There are also a number of strange character names, which, when I read Dickens, I must say I look out for and make a note of :-)  My favourite strange-sounding name in this story would have to be Mrs Chickenstalker.

The story is a fairly gloomy one, one that brought tears to my eyes at one point, but it clearly brings home the message of how hard life was for the poor of Victorian towns and cities.  And yet, the message in the story might be one of hope or overcoming the despair of the circumstances you find yourself in.  Still, it is quite a dark, gloomy read.

In my opinion, if you enjoy the classics, this is a great story to read over the Christmas and New Year period but if you are looking for a more light-hearted festive read, you probably won’t enjoy this so much.

Short Story Review: Mister Mottley Cooks His Goose by Ellen Seltz

Mister Mottley Cooks His Goose is the first of the Mister Mottley cases by Ellen Seltz.

Edmund Mottley has had a spot of bother at university, and so his father has decided to send him to a friend’s house for the Christmas period where he is to interview for a job.  He isn’t much enamoured with the idea but off he goes, to find that there is much more going on in the house than he could have imagined.

There is a full house when Edmund arrives; the young schoolboy, Tommy (and his imaginary dog), his tutor, his step-mother’s journalist friend as well as a Russian professor.  Tommy quickly confides in Edmund…he thinks there is something going on in the house, and he thinks he knows who the culprit is and has been keeping a watchful eye on them.  Edmund, naturally, believes this to be Tommy’s childish fantasy, but soon he realises that it might not be the case…

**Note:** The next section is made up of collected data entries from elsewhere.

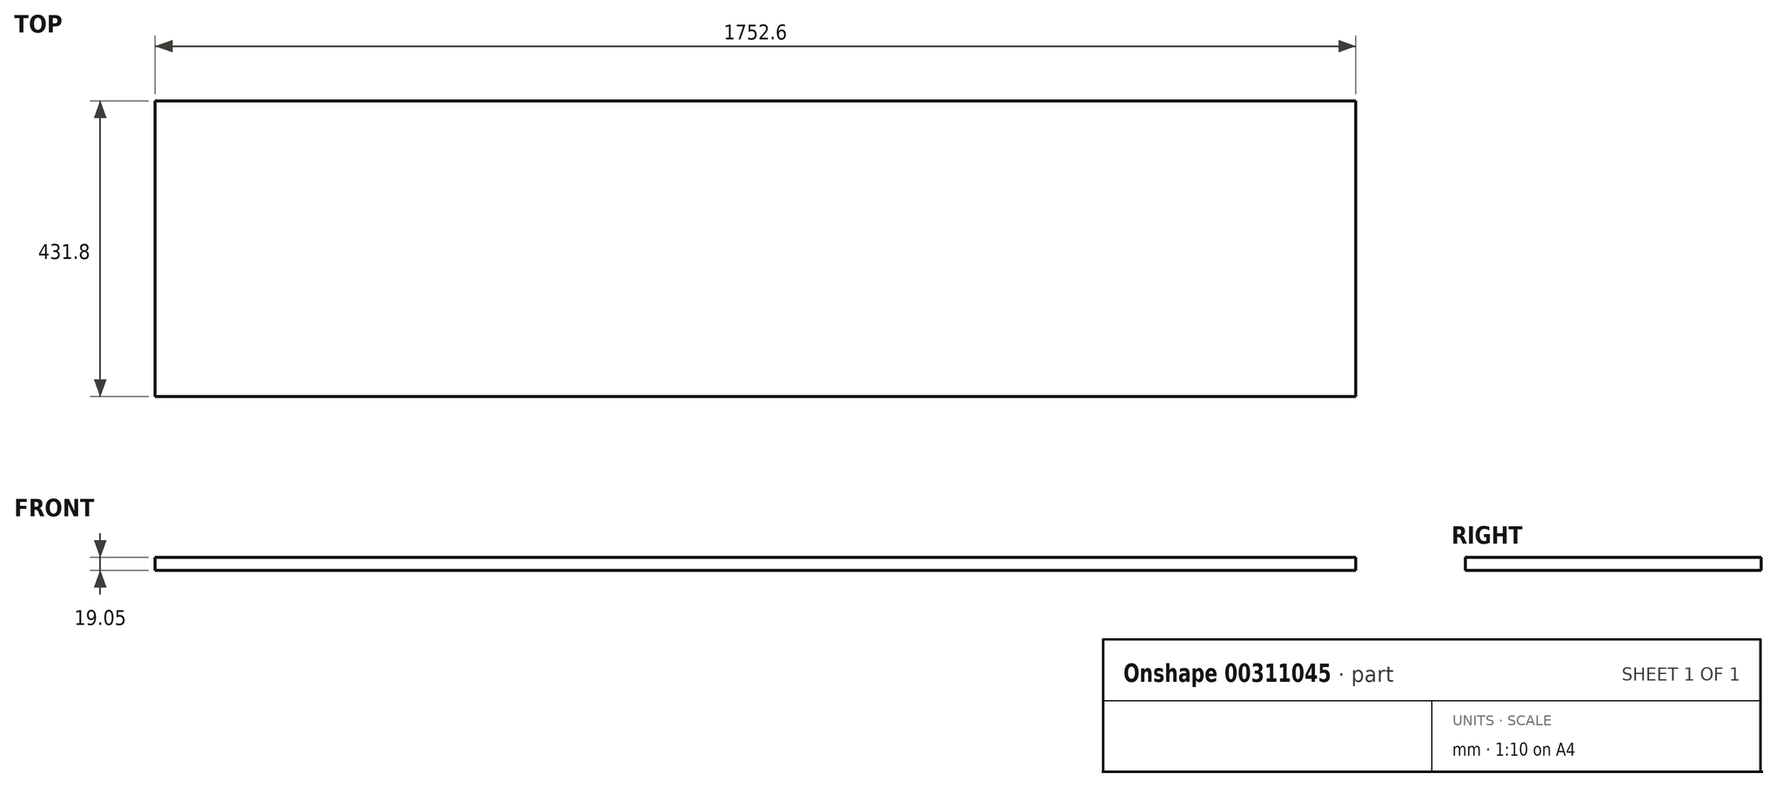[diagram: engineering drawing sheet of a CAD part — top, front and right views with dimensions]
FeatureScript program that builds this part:
annotation { "Feature Type Name" : "Feature", "Feature Type Description" : "" }
export const myFeature = defineFeature(function(context is Context, id is Id, definition is map)
    precondition{}
    {
        {
            var Q0;
            Q0=qCreatedBy(makeId("Top.planeOp"),FACE);
            var sketch = newSketch(context, id + "F0", { "sketchPlane" : qUnion([Q0])});
            skLineSegment(sketch, "E0.bottom", {"start": v(-885.42, 300.25) * mm, "end": v(867.18, 300.25) * mm});
            skLineSegment(sketch, "E0.top", {"start": v(-885.42, -131.55) * mm, "end": v(867.18, -131.55) * mm});
            skLineSegment(sketch, "E0.left", {"start": v(-885.42, 300.25) * mm, "end": v(-885.42, -131.55) * mm});
            skLineSegment(sketch, "E0.right", {"start": v(867.18, 300.25) * mm, "end": v(867.18, -131.55) * mm});
            skSolve(sketch);
        }
        {
            var Q0;
            Q0=makeQuery(id+"F0.imprint","IMPRINT",FACE,{"disambiguationData":[TD([[makeQuery(id+"F0.imprint","IMPRINT",EDGE,{"derivedFrom":sQuery(id+"F0.wireOp",EDGE,"E0.bottom")}),-1.0]])]});
            extrude(context, id + "F1", {"entities" : qUnion([Q0]), "depth" : 19.05 * mm});
        }
    });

Told through both narrative and letters, this short story is typical of those set between the wars, in style, plot and language, making it a thoroughly entertaining Christmas read.  Edmund is an interesting character and I liked the way he befriended the lonely Tommy.  The other characters, as well as the storyline itself, was engaging, and contained enough depth to ensure that I read it in one sitting.

This was a charming period read, and I will be definitely reading the second short story in this series, Mister Mottley and the Key of D.

I downloaded a copy of this short story for free from Smashwords.

Short Story Review: Snowed Inn by Danielle Lee Zwissler

It’s Christmas Eve, and Lacy Johnson has spent the last three days driving home.  However, making an unfamiliar turn, her car skids on the road and her tyre ends up in a ditch.  She has no idea where she is exactly, and can’t get a phone signal.

Luckily, Grayson Snow is driving past and offers her a lift.  Asking where she is going, she sees a sign at the side of the road for the Snowed Inn.  Already feeling terribly stupid, she says she has a booking for the inn, not realising that it is a family-run establishment – run by Grayson’s family and he knows there are no bookings for that night.

When they arrive at the inn, Grayson’s mother thinks that Lacy is in fact Grayson’s girlfriend, there to stay for Christmas.  What follows is a light-hearted Christmas tale full of banter…but will it lead to romance?

The plot of this short story is very fast, perhaps too much so for my personal preference.  Lacy Johnson is a very quirky main character; she is strong, independent, says what she thinks but with a caring side.  Grayson is a gentleman but cannot help but tease Lacy when the opportunity arises.  The banter between Lacy and Grayson is consistent, and the setting as well as the storyline is perfectly festive.

This is a short, sweet, fast-paced Christmas read with an endearing ending.

I downloaded a copy of this short story for free from Smashwords.